:: DIRECTIVE ::
Please copy every line with the string "Política" from the entries below.

Segment Start: DATA FOR THE TASK

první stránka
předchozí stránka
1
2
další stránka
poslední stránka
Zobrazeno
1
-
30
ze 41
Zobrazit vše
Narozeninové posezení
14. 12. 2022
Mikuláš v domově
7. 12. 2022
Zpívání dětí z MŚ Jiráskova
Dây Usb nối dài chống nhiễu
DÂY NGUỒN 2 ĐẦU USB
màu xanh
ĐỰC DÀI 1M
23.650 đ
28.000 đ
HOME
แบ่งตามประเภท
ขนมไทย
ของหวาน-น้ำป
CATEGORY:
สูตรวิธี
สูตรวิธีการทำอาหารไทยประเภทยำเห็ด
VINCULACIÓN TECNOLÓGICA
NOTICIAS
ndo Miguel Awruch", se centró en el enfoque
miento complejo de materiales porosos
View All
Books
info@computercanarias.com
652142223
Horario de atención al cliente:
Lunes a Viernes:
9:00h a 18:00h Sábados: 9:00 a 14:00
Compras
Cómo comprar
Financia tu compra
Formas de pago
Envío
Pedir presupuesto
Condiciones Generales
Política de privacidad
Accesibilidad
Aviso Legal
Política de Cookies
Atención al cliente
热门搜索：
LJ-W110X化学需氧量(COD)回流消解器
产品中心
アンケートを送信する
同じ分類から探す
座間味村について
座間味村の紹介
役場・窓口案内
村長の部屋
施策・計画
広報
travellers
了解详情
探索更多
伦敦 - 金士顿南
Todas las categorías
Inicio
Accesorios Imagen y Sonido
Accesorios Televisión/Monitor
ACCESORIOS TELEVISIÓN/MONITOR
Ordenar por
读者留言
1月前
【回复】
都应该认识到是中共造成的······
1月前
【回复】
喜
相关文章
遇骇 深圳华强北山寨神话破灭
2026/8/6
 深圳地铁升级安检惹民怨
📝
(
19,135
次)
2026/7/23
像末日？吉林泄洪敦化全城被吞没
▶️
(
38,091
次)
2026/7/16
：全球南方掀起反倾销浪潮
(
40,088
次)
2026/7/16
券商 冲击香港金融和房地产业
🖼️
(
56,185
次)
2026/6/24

Segment End: DATA FOR THE TASK

:: THE COMPLETED TASK ::
Política de privacidad
Política de Cookies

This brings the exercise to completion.